Si issirent hors, tous bien montés et en grand’volonté de faire aucune chose, mais qu’ils trouvassent à qui ; et chevauchèrent tout le chemin du Bourg la Roine, et passèrent outre, et se mistrent aux champs sur le froye des gens le roi d’Angleterre, et passèrent encore outre la dessus dite embûche du captal et de sa route.

Assez tôt après ce que ils furent passés, l’embûche des Anglois et des Gascons issit hors et saillit avant, leurs glaives abaissés, en écriant leur cri. Les François se retournèrent et eurent grand’merveille que c’étoit, et connurent tantôt que c’étoient leurs ennemis. Si s’arrêtèrent tous cois et se mirent en ordonnance de bataille, et abaissèrent les lances contre les Anglais et les Gascons qui tantôt furent venus. Là y eut de première encontre forte joûte, et rués plusieurs par terre d’un lez et de l’autre ; car ils étoient tous fort montés. Après celle joûte ils sachèrent leurs épées et entrèrent l’un dedans l’autre, et se commencèrent à battre et à férir et à donner grands horions ; et là eut faites maintes belles appertises d’armes ; et dura cil débat une grand’espace ; et fût tellement demené que on ne sçut à dire un grand temps : « Les François ni les Anglois en auront le meilleur ; » et par espécial là fut le captal de Buch très bon chevalier, et y fit de sa main maintes grandes appertises d’armes. Finablement les Anglois et Gascons se portèrent si bien de leur côté, que la place leur demeura ; car ils étoient tant et demi que les François.

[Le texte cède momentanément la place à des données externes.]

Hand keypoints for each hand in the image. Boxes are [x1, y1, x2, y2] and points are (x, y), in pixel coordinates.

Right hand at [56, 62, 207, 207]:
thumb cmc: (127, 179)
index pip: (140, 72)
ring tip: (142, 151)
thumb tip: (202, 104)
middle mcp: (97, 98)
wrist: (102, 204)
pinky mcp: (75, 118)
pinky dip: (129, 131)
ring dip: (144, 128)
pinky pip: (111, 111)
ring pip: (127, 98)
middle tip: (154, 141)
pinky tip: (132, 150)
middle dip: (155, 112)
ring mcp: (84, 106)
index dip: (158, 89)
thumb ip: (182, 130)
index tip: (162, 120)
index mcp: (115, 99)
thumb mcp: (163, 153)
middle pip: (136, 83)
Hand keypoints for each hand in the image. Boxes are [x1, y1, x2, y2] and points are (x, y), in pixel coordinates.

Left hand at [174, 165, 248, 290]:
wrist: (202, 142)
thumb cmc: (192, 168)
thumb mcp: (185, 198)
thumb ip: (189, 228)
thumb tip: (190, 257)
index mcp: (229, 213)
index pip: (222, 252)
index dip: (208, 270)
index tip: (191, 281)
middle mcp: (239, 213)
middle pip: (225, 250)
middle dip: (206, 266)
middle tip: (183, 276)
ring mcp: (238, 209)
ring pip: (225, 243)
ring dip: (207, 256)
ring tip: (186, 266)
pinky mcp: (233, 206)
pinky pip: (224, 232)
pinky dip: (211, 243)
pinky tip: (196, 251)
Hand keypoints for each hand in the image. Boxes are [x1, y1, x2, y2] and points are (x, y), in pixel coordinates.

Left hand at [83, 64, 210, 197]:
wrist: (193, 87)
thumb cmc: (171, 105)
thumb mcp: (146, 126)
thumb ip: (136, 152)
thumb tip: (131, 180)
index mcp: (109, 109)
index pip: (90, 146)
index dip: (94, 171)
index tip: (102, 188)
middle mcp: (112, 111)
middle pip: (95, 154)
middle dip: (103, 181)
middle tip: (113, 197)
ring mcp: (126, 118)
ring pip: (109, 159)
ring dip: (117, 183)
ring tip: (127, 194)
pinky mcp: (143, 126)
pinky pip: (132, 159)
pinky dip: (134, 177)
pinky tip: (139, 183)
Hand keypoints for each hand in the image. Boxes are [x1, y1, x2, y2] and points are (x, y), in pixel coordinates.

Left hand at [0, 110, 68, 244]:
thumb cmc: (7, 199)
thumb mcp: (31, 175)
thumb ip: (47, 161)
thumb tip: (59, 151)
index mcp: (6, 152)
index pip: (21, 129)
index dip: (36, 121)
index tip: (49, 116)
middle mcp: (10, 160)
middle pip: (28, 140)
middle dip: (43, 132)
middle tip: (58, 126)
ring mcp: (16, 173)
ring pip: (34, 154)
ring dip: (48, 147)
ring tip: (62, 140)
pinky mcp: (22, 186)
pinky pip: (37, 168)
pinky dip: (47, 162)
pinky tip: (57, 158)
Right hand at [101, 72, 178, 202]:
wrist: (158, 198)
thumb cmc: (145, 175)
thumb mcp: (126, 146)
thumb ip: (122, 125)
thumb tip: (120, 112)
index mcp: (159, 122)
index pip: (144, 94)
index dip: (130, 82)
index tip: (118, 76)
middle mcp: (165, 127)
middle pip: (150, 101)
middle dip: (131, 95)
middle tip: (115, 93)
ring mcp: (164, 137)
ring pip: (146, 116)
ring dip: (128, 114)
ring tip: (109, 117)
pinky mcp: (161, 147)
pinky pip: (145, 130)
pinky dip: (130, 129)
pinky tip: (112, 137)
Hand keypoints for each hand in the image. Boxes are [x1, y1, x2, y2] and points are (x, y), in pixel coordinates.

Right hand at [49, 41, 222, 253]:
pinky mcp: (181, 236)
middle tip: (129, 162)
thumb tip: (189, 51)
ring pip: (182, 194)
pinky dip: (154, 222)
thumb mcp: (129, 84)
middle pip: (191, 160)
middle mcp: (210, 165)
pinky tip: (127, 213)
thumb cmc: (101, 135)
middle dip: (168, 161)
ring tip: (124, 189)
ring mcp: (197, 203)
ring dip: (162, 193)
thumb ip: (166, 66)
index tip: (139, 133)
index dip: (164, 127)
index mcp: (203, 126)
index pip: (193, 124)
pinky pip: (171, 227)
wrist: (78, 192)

Et là fut du côté des François bon chevalier le sire de Campremy, et se combattit vaillamment dessous sa bannière ; et fut cil qui la portoit occis, et la bannière abattue, qui étoit d’argent à une bande de gueules à six merlettes noires, trois dessus et trois dessous ; et fut le sire de Campremy pris en bon convenant.

Les autres chevaliers et écuyers françois qui virent la mésaventure et qu’ils ne pouvoient recouvrer, se mirent au retour devers Paris tout en combattant, et Anglois et Gascons poursuivirent après de grand’volonté. En celle chasse, qui dura jusques outre le Bourg la Roine, y furent pris neuf chevaliers, que bannerets que autres ; et si les Gascons et les Anglois qui les poursuivoient ne se fussent doutés de l’issue de ceux de Paris, jà nul n’en fût échappé qu’ils ne fussent tous morts ou tous pris. Quand ils eurent fait leur emprise, ils retournèrent devers Montlhéry où le roi d’Angleterre chevauchoit, et emmenèrent leurs prisonniers auxquels ils firent bonne compagnie, et les rançonnèrent courtoisement ce propre soir, et les renvoyèrent arrière à Paris, ou là où il leur plut à aller, et les reçurent courtoisement sur leur foi.

  1. Sire Thomas Banaster fut nommé plus tard par Édouard chevalier de la Jarretière.
  2. Suivant l’auteur des Chroniques de France, le roi d’Angleterre vint à la tête de son armée jusques sous les murs de Paris le dimanche de Quasimodo 12 d’avril, et en partit le jour même avant midi pour suivre ses bagages qu’il avait envoyés vers Chartres.